■ **TASK BRIEF**:
Give back the lines of the records exactly, starting at the first and ending at the one with "Область применения".

━━━━━ PROVIDED MATERIAL ━━━━━

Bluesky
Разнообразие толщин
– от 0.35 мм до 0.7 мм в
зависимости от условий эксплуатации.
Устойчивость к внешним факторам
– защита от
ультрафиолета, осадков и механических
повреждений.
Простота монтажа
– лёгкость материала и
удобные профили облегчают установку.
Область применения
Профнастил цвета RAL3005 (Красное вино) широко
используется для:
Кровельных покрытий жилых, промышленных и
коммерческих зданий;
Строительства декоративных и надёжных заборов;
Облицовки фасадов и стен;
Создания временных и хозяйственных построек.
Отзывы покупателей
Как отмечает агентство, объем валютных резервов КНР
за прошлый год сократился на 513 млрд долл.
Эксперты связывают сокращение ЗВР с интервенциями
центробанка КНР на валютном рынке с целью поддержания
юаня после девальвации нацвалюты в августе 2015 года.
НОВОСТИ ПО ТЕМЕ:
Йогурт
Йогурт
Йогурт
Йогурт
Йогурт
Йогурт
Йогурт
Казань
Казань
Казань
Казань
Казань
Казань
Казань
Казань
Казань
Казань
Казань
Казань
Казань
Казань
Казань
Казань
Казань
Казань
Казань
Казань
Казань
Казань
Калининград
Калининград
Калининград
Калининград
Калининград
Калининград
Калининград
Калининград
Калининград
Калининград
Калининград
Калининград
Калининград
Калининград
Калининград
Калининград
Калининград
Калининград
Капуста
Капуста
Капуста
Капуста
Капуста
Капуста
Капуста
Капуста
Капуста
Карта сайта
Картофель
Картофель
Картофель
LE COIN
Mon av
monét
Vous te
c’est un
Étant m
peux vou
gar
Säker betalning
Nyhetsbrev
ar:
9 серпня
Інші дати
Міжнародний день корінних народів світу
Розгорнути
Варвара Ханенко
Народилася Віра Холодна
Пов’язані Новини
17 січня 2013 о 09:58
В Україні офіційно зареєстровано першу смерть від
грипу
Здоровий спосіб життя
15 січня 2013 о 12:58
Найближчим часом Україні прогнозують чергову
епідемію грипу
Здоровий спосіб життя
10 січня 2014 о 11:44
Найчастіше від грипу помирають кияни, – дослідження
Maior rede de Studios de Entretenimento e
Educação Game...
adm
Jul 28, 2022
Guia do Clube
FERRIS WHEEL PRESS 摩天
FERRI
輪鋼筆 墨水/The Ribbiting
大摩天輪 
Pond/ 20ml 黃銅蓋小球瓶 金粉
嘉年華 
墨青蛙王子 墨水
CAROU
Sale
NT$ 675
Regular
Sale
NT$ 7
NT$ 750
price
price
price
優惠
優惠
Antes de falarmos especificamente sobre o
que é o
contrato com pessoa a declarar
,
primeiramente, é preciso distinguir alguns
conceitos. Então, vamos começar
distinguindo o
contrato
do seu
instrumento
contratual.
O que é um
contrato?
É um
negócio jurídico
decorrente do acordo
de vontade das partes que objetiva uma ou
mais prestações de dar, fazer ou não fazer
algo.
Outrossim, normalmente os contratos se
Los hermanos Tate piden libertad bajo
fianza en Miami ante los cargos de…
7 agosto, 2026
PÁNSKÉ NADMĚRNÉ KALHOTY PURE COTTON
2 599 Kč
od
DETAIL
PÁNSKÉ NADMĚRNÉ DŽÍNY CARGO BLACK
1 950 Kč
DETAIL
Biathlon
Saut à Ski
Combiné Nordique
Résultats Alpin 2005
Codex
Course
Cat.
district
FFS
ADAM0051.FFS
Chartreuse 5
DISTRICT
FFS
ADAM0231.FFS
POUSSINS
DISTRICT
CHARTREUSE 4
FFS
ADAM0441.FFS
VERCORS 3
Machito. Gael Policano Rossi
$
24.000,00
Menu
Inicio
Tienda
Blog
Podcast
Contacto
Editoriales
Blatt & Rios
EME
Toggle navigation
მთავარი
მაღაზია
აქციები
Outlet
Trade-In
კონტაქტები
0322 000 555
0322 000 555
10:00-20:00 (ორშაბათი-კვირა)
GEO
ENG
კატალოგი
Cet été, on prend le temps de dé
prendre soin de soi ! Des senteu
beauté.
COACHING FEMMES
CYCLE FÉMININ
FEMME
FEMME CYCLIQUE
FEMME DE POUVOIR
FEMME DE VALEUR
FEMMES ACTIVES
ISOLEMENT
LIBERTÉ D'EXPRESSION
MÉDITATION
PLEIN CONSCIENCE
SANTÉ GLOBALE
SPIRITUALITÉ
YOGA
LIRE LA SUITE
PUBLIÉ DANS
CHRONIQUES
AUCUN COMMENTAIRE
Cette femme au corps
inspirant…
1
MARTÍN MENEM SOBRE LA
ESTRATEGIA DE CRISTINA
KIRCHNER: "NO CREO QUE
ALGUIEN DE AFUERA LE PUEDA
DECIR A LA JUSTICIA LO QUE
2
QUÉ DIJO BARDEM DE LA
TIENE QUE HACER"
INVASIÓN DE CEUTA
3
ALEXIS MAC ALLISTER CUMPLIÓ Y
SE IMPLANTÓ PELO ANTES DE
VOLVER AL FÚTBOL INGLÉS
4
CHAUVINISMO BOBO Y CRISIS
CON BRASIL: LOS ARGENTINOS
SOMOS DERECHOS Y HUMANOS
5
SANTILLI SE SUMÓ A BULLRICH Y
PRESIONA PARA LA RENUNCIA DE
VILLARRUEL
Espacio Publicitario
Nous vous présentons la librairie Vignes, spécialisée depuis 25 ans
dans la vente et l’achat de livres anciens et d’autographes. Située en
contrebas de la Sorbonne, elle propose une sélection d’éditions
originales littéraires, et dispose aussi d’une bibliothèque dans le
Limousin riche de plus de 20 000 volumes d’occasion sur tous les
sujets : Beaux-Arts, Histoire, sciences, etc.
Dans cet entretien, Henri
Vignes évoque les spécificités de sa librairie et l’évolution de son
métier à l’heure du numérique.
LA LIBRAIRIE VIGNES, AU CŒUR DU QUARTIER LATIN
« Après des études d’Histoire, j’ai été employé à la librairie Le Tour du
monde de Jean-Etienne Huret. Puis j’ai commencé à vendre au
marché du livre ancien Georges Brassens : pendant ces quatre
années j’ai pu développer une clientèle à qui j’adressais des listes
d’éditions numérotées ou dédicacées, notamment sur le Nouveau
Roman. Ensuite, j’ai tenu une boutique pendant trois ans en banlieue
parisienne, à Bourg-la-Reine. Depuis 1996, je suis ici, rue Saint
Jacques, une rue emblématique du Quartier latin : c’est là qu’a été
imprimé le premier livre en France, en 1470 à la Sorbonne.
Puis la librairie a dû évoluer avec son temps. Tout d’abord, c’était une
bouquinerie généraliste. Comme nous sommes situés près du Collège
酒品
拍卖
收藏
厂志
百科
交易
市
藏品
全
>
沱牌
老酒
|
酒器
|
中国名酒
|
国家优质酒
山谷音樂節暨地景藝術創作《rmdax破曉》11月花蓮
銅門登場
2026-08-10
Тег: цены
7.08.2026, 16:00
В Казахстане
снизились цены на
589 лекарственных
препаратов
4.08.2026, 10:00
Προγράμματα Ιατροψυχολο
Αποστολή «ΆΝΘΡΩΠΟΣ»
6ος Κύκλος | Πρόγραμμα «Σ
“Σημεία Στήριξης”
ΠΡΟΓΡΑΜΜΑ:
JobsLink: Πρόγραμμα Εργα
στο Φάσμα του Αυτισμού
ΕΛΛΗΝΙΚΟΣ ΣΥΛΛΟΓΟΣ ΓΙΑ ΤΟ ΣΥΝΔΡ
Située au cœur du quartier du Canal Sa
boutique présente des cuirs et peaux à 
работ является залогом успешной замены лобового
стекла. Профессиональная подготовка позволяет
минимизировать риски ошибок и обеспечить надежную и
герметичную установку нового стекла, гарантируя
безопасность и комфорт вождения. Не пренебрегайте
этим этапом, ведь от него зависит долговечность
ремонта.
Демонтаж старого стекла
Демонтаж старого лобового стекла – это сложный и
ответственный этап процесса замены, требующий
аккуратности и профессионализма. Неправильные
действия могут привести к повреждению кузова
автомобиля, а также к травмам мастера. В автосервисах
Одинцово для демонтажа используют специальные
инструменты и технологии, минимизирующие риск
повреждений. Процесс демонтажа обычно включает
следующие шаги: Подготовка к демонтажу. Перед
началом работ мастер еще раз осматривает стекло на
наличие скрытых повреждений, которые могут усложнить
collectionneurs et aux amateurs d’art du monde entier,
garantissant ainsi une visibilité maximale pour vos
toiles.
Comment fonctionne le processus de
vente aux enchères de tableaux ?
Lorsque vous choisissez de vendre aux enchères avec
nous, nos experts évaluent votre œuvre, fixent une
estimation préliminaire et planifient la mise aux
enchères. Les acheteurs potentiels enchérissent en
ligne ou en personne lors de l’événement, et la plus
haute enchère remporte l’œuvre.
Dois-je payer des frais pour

━━━━━

■ **ANSWER TO THIS PROBLEM**:
Bluesky
Разнообразие толщин
– от 0.35 мм до 0.7 мм в
зависимости от условий эксплуатации.
Устойчивость к внешним факторам
– защита от
ультрафиолета, осадков и механических
повреждений.
Простота монтажа
– лёгкость материала и
удобные профили облегчают установку.
Область применения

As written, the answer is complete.